Which lines run from the one containing "ring mcp: (368, 332)" through the end of the material? Reproduce them exactly.

----------

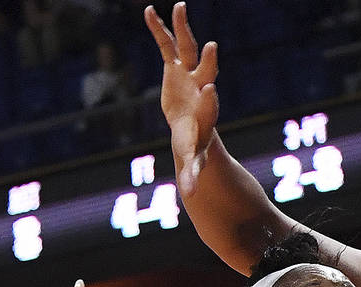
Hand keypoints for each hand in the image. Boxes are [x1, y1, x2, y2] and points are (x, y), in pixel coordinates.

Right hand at [145, 2, 219, 196]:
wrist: (193, 127)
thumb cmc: (193, 144)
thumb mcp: (192, 159)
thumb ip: (192, 172)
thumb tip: (190, 193)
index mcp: (205, 112)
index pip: (210, 105)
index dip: (209, 98)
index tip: (209, 89)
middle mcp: (200, 88)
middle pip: (206, 73)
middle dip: (208, 62)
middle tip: (212, 48)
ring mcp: (188, 74)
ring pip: (188, 49)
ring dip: (183, 29)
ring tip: (180, 7)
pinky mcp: (175, 67)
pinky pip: (166, 45)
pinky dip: (158, 29)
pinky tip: (148, 11)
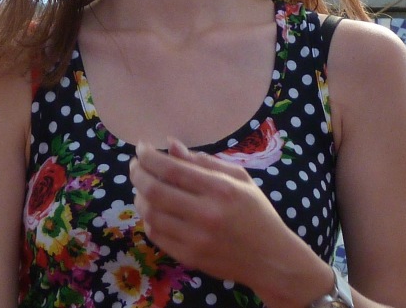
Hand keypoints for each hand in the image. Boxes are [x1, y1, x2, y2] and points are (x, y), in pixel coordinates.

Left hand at [130, 139, 333, 307]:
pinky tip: (153, 210)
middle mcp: (206, 214)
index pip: (172, 169)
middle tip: (135, 166)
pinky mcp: (189, 258)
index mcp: (221, 189)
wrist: (270, 258)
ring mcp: (196, 239)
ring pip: (151, 214)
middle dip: (137, 174)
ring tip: (143, 188)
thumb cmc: (257, 213)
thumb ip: (204, 162)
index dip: (149, 156)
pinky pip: (156, 235)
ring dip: (139, 197)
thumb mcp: (239, 179)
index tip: (141, 148)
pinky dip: (148, 219)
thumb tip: (170, 146)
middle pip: (154, 190)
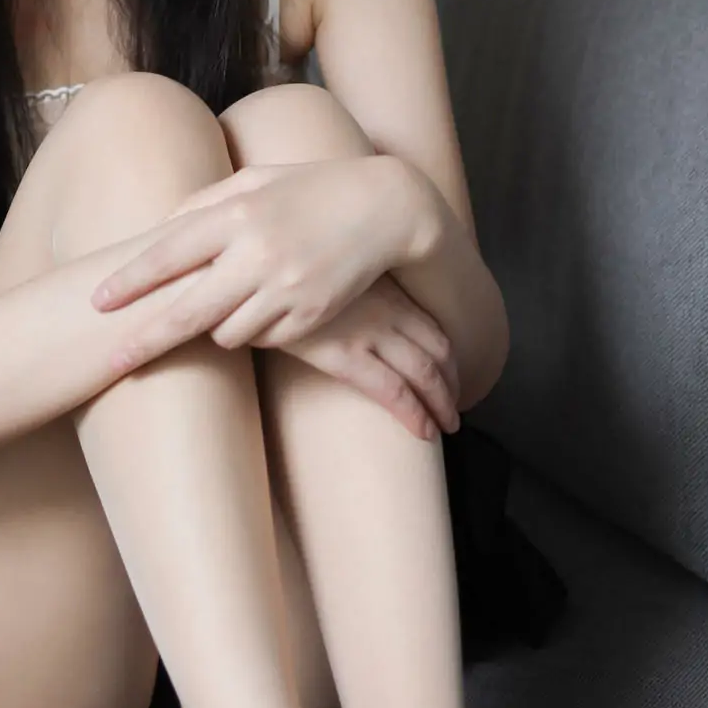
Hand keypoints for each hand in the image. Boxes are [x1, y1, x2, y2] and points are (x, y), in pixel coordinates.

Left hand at [88, 156, 427, 368]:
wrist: (386, 208)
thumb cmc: (311, 188)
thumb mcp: (256, 180)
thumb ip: (205, 202)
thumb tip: (159, 226)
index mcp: (237, 212)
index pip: (170, 252)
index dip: (130, 281)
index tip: (97, 302)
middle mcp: (258, 252)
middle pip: (187, 310)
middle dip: (145, 338)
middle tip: (111, 358)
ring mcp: (286, 287)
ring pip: (226, 333)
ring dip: (216, 326)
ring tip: (232, 300)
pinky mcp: (311, 314)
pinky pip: (265, 338)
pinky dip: (257, 328)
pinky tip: (270, 303)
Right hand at [272, 272, 461, 441]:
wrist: (254, 277)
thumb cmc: (289, 277)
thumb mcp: (333, 276)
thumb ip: (354, 294)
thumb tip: (360, 317)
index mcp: (386, 291)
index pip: (435, 328)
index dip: (450, 359)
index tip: (451, 378)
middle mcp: (386, 310)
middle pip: (438, 352)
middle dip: (451, 384)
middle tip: (453, 409)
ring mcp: (368, 332)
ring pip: (424, 373)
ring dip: (441, 404)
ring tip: (445, 426)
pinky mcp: (344, 354)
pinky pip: (393, 390)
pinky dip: (414, 413)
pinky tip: (423, 431)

----------

FINISHED TASK:
ring mcp: (368, 332)
ring pip: (424, 373)
ring dip: (441, 404)
ring tip: (445, 426)
pinky mcp: (344, 354)
pinky pip: (393, 390)
pinky dip: (414, 413)
pinky tip: (423, 431)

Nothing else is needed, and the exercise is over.